Local eateries adapt in COVID-19 reality
Published 6:44 pm Friday, April 3, 2020
Editor’s Note: The COVID-19 is a rapidly developing situation, and developments may impact what different restaurants are doing. Please call ahead to your favorite local restaurant or check their social media for updates before you go.
By Cathy Welch
In light of the COVID-19 pandemic and its subsequent social distancing orders, the industry hit hardest is the face-to-face services sector, particularly restaurants. More than 15.6 million people are employed in this industry, and restaurants are having to act quickly to evolve into a sustainable business to survive.

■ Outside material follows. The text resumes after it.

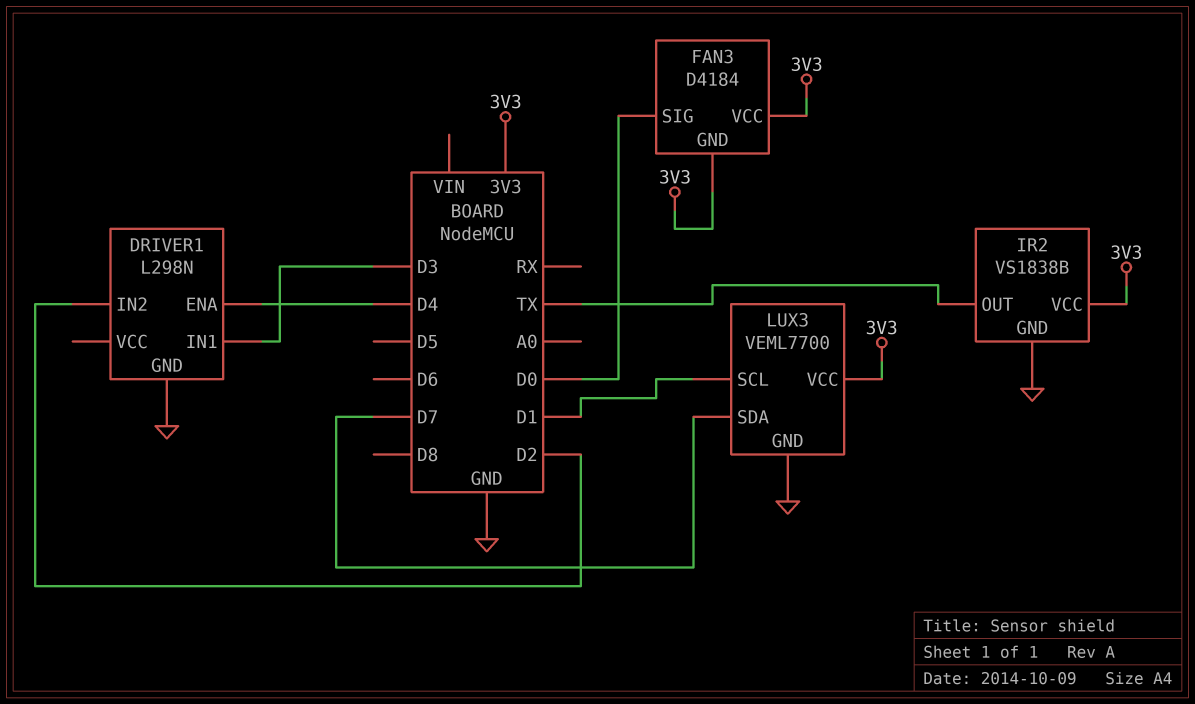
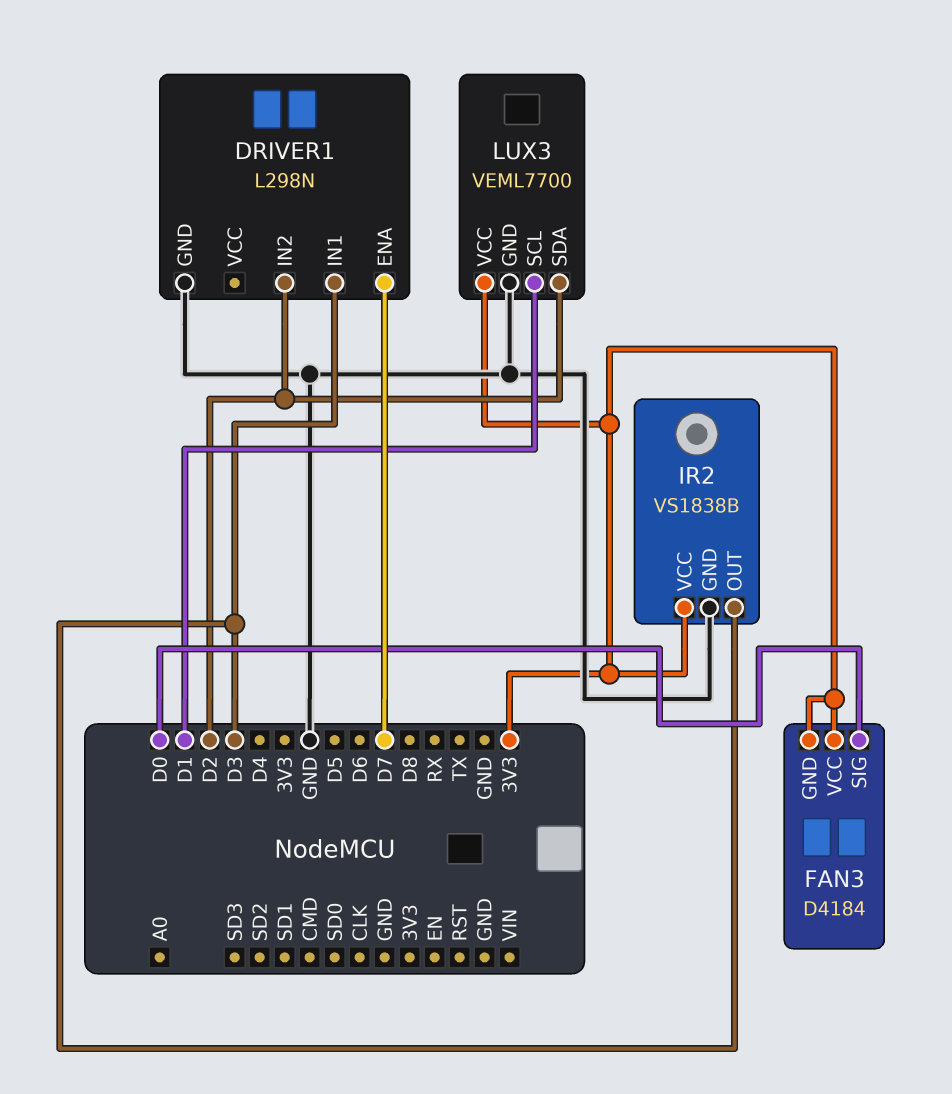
DRIVER1 pin ENA: D4 -> D7
IR2 pin OUT: TX -> D3
LUX3 pin SDA: D7 -> D2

A lot of local businesses have put in place innovative measures to continue to serve the community and survive the coming weeks. The Yorktown Independent caught up with three of them to talk about what they’ve been doing.
Bean’s Ice Cream
“Bean’s Ice Cream is adapting to the current situation just like all my fellow Poquoson restaurants…with hope and determination,” owner Jenna Horning said. “We’re determined to stay positive and afloat during this time of uncertainty.”
Bean’s is offering its full menu via curbside and takeout.
“We’ve also added two new fun take-home kits detailed on our website to enjoy in the comfort of your own home,” Horning says.
Bean’s also is having a merchandise blowout sale featuring their T-shirts, hats, magnets and stickers. Their full menu is on their website, and orders may be placed by phone. Bean’s updates its Instagram (#beansicecream) and Facebook (Bean’s Ice Cream) pages with its latest specials and fun, new menu additions.
“We are beyond grateful to our community for their support and love while we find a new normal,” Horning said.
Bean’s Ice Cream
475-M Wythe Creek Road, Poquoson (behind Wells Fargo)
Open daily from 2 to 9 p.m.
Mobjack Bay Coffeee
For a year and a half, Mobjack Bay Coffee worked out how to bring people in their door. Now they have to keep them out.
“Life throws you all kinds of curve balls, and who would have ever thought the word ‘pandemic’ would ever come out of anyone’s mouth?” owner Celest Gucanac said. “For the safety of everyone in general, people have to stay away, and we have to follow the rules.”
Mobjack’s wholesale business will be its saving grace.
“We can still operate as a producer while following regulations,” she said. “Grocery stores still need to have products for people to buy and make at home.”
With the governor’s restraints on gatherings and who can come in the building, they narrowed it down and figured out how to navigate through that and still operate successfully as a producer.
Mobjack’s building is closed to the public, but they have an online ordering system for cafe food.
“The beautiful part of this is it forces you as a business to evolve very quickly and efficiently,” Gucanac said. “There’s no choice. Hope is not a strategy.”
People walking through Yorktown can order and pay by phone then pick up their food. Customers drive up front and order on the spot.
“We have evolved fast and furiously to meet the needs of the times,” Gucanac said. “Are you only going to order online from Amazon, or are you going to take coffee off your Amazon list and order our source-certified organic or conventional, Rainforest Alliance and Fair Trace Certified coffee roasted in Yorktown?”
Mobjack did have to tighten up its staff but looks forward to the day they can fully reopen.
“We are all sanitized and know exactly where everyone’s going and keeping well organized,” Gucanac said. “It keeps everyone safer and way more comfortable at work.
“We’ve created a very safe environment for everyone to do what we need to do to stay open as a business in the safest way we can.”
Mobjack Bay Coffee Roasters
Historic Cole Digges House
411 Main Street, Yorktown
“The day all this stuff started to happen we began delivering to Hampton, Newport News, Poquoson and Yorktown,” owner Tamra Hogge said. “We’re trying to get new customers, and it’s working, because they’re calling every day.”
Poquoson Diner offers different daily specials that cater to a family of four. These meals are selling well and are offered with a free dessert or half-gallons of tea.
“Every night now we have a family dinner, and they’re going crazy awesome,” Hogge said. “Tonight’s family dinner includes a half sheet of lasagna, a half sheet of garlic knots, a half sheet of Greek salad and half gallon of sweet tea for $50, which should feed six to eight people. People are going nuts over it.”
Hogge said she hasn’t had to let any employees go. “My whole staff is still working except two older waitresses who asked if they could stay home,” she said.
“All my waitresses are now deliverers and carhop girls,” she added. “Because everybody’s being generous, my girls are making just as much money if not a little more right now. “
The diner temporarily shortened its hours from 11 a.m. to 9 p.m.
Hogge recommends customers call to order. Its menu is at poquosondiner.com, and there is a Poquoson Diner Facebook page where daily specials are posted.
“I sent out a request: I’ll help anybody out in the world. Would you please just buy my food — that’s all I’m asking … and it went nuts,” Hogge said.
“I’m just hustling. That’s the best way I can put it.”